_Work instructions:_ When you reach the line with "cup: present [418,614,483,670]" in the data below, begin printing lines exactly, and stop once the line with "wall art: present" has been printed.

_Data section:_
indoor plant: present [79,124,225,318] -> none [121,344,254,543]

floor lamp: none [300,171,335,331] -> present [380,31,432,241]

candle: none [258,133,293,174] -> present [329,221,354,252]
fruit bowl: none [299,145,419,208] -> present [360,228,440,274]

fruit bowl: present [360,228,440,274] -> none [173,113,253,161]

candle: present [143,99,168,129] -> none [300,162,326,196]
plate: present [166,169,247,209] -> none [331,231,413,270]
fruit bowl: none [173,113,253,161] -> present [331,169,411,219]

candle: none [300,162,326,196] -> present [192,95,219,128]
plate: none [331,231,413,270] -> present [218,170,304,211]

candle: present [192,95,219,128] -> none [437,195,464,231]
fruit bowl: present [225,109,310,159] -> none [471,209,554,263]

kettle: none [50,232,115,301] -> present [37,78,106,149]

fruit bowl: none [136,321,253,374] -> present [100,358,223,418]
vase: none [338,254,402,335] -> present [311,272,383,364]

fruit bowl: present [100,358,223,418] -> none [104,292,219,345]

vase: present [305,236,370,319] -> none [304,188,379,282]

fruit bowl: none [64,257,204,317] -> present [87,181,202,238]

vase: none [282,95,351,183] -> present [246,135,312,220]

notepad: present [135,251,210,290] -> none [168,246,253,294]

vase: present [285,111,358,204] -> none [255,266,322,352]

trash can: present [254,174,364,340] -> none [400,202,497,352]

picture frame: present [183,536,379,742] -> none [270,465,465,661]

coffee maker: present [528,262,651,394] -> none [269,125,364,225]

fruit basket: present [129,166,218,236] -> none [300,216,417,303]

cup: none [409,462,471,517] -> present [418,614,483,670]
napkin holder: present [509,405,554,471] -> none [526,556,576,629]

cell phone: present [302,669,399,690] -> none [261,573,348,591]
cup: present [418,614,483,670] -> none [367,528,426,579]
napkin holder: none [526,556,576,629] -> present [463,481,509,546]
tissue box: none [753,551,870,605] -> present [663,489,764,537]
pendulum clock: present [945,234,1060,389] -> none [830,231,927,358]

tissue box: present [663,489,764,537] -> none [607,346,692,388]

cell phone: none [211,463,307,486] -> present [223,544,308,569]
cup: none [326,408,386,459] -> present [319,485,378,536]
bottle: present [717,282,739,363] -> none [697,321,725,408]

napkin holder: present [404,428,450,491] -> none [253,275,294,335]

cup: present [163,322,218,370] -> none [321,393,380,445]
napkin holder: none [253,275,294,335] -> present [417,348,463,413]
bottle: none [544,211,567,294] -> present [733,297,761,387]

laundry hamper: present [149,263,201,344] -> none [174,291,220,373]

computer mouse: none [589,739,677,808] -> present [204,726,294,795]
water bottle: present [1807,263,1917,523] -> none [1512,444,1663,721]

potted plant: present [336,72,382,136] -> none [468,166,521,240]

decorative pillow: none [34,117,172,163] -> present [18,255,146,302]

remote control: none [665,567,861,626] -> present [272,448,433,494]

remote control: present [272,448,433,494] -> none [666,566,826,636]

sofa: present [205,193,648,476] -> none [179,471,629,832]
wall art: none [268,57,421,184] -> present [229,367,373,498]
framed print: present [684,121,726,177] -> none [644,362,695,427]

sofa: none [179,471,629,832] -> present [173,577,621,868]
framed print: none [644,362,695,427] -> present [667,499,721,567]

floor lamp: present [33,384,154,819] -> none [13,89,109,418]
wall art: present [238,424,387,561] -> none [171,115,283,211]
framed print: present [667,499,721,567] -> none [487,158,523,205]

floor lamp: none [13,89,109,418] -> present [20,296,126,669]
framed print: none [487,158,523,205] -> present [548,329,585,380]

_Solution:_
cup: present [418,614,483,670] -> none [367,528,426,579]
napkin holder: none [526,556,576,629] -> present [463,481,509,546]
tissue box: none [753,551,870,605] -> present [663,489,764,537]
pendulum clock: present [945,234,1060,389] -> none [830,231,927,358]

tissue box: present [663,489,764,537] -> none [607,346,692,388]

cell phone: none [211,463,307,486] -> present [223,544,308,569]
cup: none [326,408,386,459] -> present [319,485,378,536]
bottle: present [717,282,739,363] -> none [697,321,725,408]

napkin holder: present [404,428,450,491] -> none [253,275,294,335]

cup: present [163,322,218,370] -> none [321,393,380,445]
napkin holder: none [253,275,294,335] -> present [417,348,463,413]
bottle: none [544,211,567,294] -> present [733,297,761,387]

laundry hamper: present [149,263,201,344] -> none [174,291,220,373]

computer mouse: none [589,739,677,808] -> present [204,726,294,795]
water bottle: present [1807,263,1917,523] -> none [1512,444,1663,721]

potted plant: present [336,72,382,136] -> none [468,166,521,240]

decorative pillow: none [34,117,172,163] -> present [18,255,146,302]

remote control: none [665,567,861,626] -> present [272,448,433,494]

remote control: present [272,448,433,494] -> none [666,566,826,636]

sofa: present [205,193,648,476] -> none [179,471,629,832]
wall art: none [268,57,421,184] -> present [229,367,373,498]
framed print: present [684,121,726,177] -> none [644,362,695,427]

sofa: none [179,471,629,832] -> present [173,577,621,868]
framed print: none [644,362,695,427] -> present [667,499,721,567]

floor lamp: present [33,384,154,819] -> none [13,89,109,418]
wall art: present [238,424,387,561] -> none [171,115,283,211]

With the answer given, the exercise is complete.